Australia’s Penfolds is the latest with a crazy expensive* wine from high in the mountains of Yunnan in southern China.
“Treasury Wine Estates has taken the next step in its China wine making strategy, launching a $150-a-bottle red wine from Chinese grapes as part of its 2023 Penfolds Collection,” posted Australian media last night. (AUD150 is about RMB730 or USD100.)
Called CWT 521 aka China Winemaking Trial 521, this Cabernet Sauvignon-Marselan blends wine from two regions and will be available in small amounts globally from August 3.
The Cabernet hails from Yunnan, from an area near the Sichuan and Tibet borders named Shangri-la, in reference to the utopian novel Lost Horizon by James Hilton. That area features secluded vineyards from 2000 to 3000 meters high, set against dramatic backdrops, and some think it is destined to make China’s finest wines.
The Marselan is from Ningxia in north-central China, where the weather is harsher and wide-open spaces contrast to Yunnan’s peaks. Ningxia has emerged during the past dozen years as a powerhouse, with the potential for big quantities of good wine.
(Marselan itself is emerging as a signature grape for China. See my project World Marselan Day and our Marselsen festivals in Beijing and Shanghai this year.)

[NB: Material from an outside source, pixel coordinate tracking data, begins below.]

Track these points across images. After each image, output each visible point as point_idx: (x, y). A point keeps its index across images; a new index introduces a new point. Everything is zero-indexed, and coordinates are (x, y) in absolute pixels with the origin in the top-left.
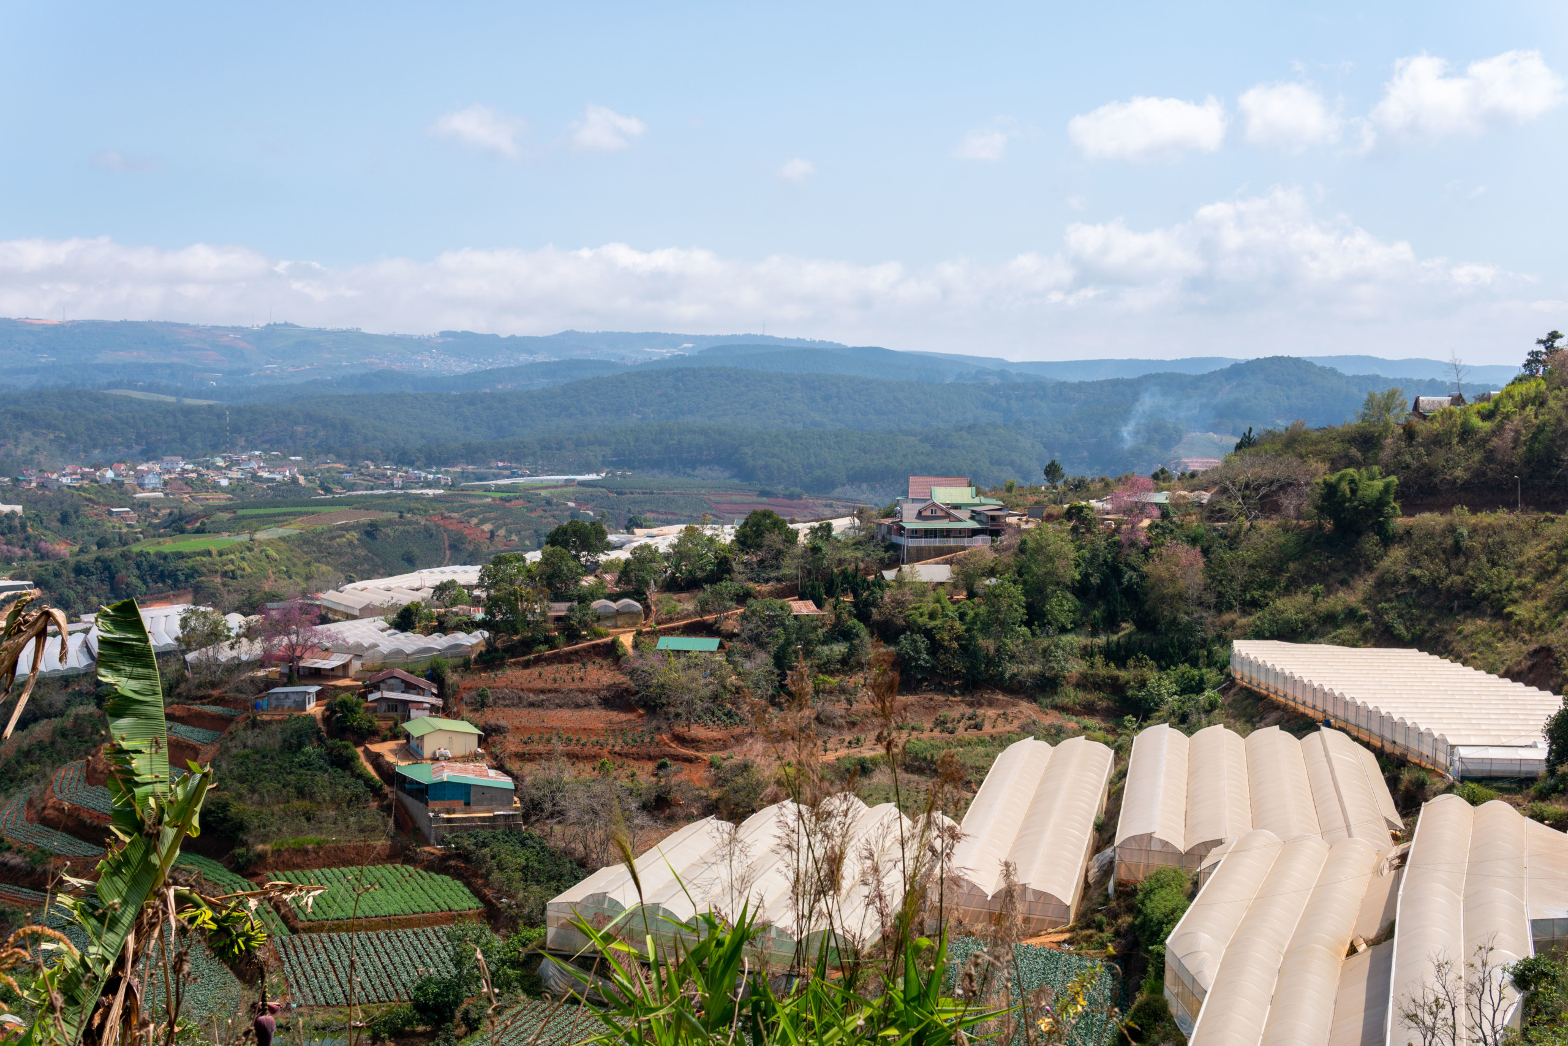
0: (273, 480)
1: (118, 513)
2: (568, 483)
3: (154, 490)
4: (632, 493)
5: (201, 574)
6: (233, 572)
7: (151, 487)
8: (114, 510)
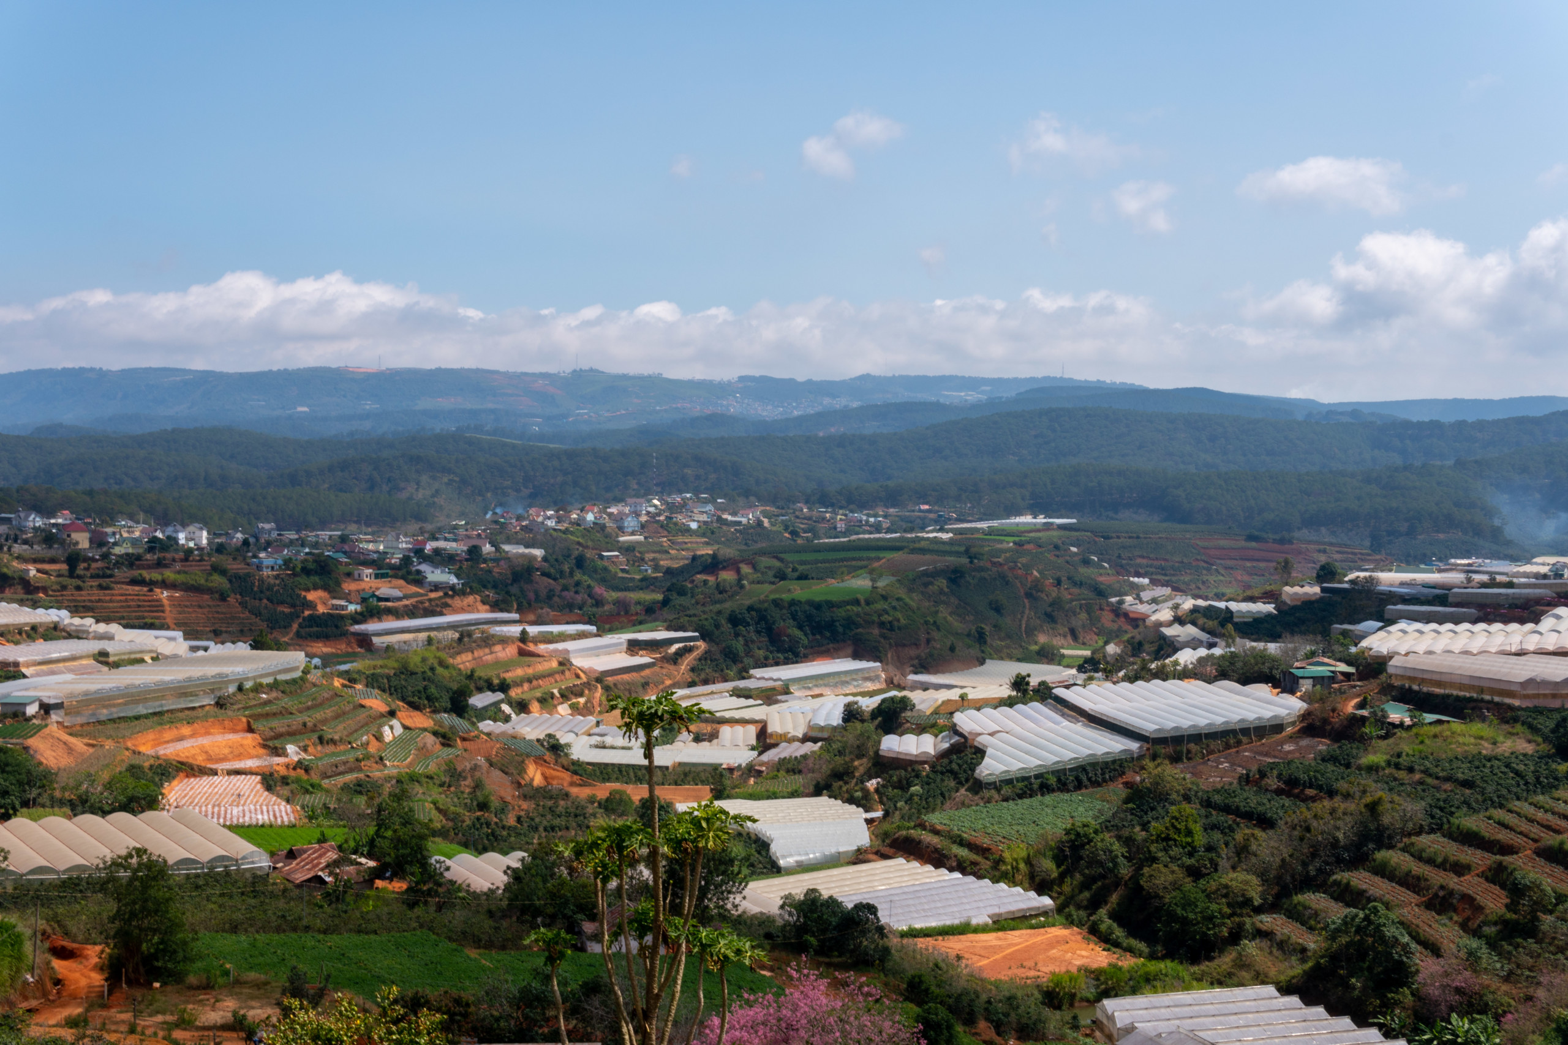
0: (739, 523)
1: (609, 557)
2: (1048, 527)
3: (633, 533)
4: (1118, 537)
5: (858, 626)
6: (890, 622)
7: (630, 530)
8: (605, 554)
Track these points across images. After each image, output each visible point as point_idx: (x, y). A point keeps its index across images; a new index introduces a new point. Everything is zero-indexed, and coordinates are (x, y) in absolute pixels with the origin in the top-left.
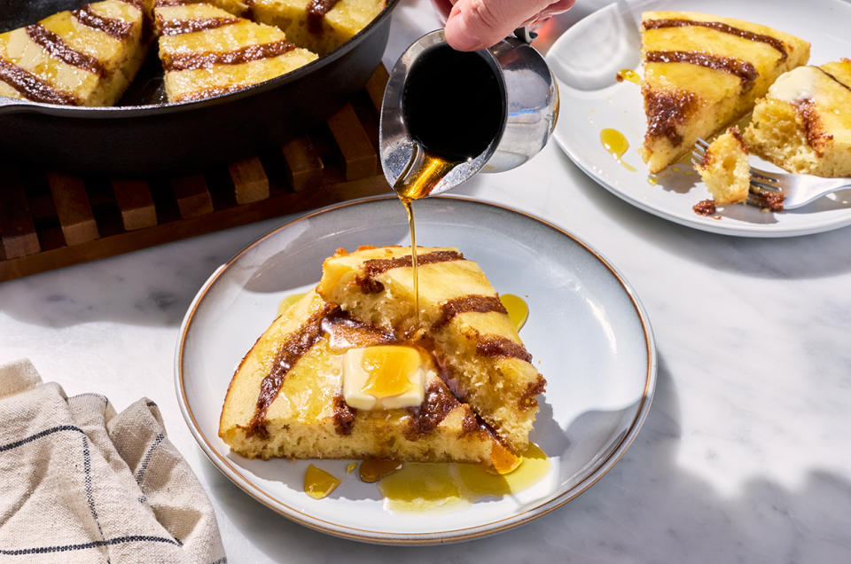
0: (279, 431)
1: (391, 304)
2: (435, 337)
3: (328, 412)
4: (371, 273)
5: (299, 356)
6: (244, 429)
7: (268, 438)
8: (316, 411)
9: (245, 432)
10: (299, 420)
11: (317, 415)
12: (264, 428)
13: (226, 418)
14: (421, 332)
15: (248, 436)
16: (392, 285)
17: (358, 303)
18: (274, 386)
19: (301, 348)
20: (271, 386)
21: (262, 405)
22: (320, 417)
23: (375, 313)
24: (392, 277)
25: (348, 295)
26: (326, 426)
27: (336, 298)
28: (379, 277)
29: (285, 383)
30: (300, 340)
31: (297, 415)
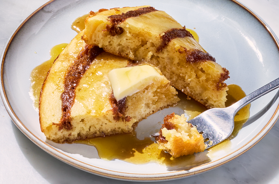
0: (78, 123)
1: (130, 39)
2: (159, 55)
3: (108, 108)
4: (116, 23)
5: (79, 78)
6: (57, 125)
7: (72, 128)
8: (101, 108)
9: (58, 126)
10: (91, 114)
11: (102, 110)
12: (69, 123)
13: (44, 120)
14: (150, 54)
15: (60, 129)
16: (129, 28)
17: (109, 42)
18: (70, 97)
19: (79, 73)
20: (68, 97)
21: (65, 109)
22: (104, 111)
23: (120, 47)
24: (129, 23)
25: (102, 38)
26: (107, 116)
27: (95, 41)
28: (121, 25)
29: (76, 94)
30: (77, 69)
31: (89, 112)
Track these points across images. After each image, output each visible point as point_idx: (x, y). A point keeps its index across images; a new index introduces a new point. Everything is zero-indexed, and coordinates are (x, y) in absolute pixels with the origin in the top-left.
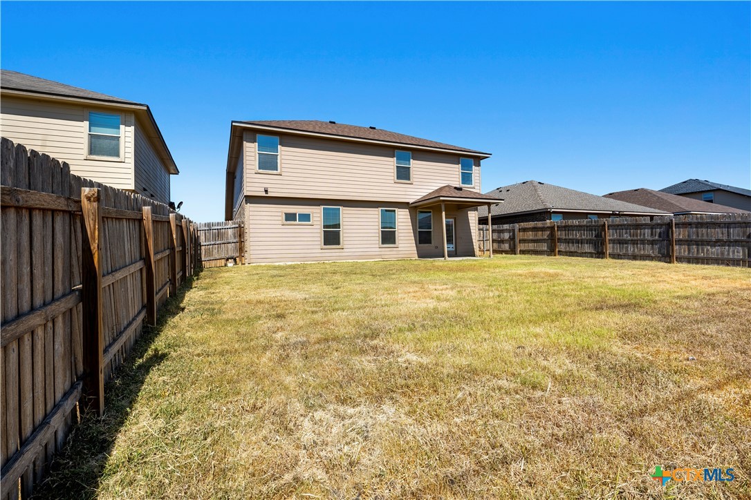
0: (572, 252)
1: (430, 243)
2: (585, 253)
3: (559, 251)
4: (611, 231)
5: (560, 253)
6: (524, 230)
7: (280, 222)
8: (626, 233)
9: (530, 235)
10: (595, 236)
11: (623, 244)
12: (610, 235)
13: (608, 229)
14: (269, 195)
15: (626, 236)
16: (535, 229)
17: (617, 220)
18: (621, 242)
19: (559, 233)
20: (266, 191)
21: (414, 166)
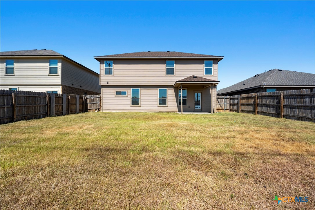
0: (264, 112)
1: (186, 105)
2: (271, 113)
3: (258, 112)
4: (285, 99)
5: (258, 113)
6: (243, 98)
7: (114, 95)
8: (294, 101)
9: (245, 101)
10: (277, 103)
11: (292, 108)
12: (285, 102)
13: (284, 98)
14: (109, 84)
15: (294, 103)
16: (248, 98)
17: (289, 92)
18: (291, 107)
19: (258, 100)
20: (108, 83)
21: (176, 67)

CWT 521 is the latest move by Penfolds to gain share in a market that it, and other Australian producers, was pretty much pushed out of two years ago due to tariffs reaching as high as 218 percent, the result of an anti-dumping investigation by China.
Another move was the global launch of the One by Penfolds series last week in Hong Kong, a quartet of wines — two from France, one from California and one from China. Each includes an image of an animal on its label associated with that nation — a rooster for France, a bear for California, a panda for China — a bit like the Tussock Jumper series. The wines will initially be sold in China, with Penfolds’ site listing them at AUD30 / USD20 / RMB145 per bottle.
(After seeing the launch party photos, I’ll need to switch my image of Penfolds fans from businesspeople doing “bottoms up / ganbei” in the private rooms of restaurants, to Gen Zers in casual sportswear–think Penfolds varsity jackets, yo!–hanging out at da club. Comparing those two scenarios, this is the first thing that came to mind:)
Anyway that Chinese wine in the One quartet hails from Ningixia. So did an earlier vintage, released last year and the first China wine from Penfolds.
Of course, these project so far are small change for Penfolds compared to a few years ago, and the best solution would be the lifting, or at least easing, of the tariffs.
Before those hit, Penfolds was a juggernaut. As I posted in “If Penfolds were a country, where would it rank?” in 2019, the value of imports from Penfolds’ parent company Treasury Wine Estates alone was on par with Chile, about double either Italy or Spain and nearly eight times the United States. And Penfolds was the major force behind those numbers.
So influential was the brand that one of the hoped-for saviors of Ningxia’s wine scene, Xige Estate, has been called the Penfolds of that region due to some of its marketing strategies, including labeling bin number style, and the owner’s previous distribution of Penfolds Max. So influential that hopes Chinese wine might take over Penfolds lucractive banqueting spots proved unfulfilled as the brand was seen as hard to replace. So influential it is quite easy to find dozens of riffs on Penfolds name, font, color and livery in this country because the brand posseses cache among consumers.
Anyway, today’s news: Penfolds has a Yinchuan-Ningxia wine. And that’s on top of two other made-in-China wines. But the real news will be the lifting of the tariffs.
* To be fair, CWT is not crazy ass expensive given some other wines out there. In Yunnan, for example, LVMH’s Ao Yun wines currently sell at RMB3000 (USD450) and up. More recently, Bao Zhuang released its Celebre wine to much fanfare and word is it will cost much more. And there are lots of other examples out there of wines at those lofty price heights.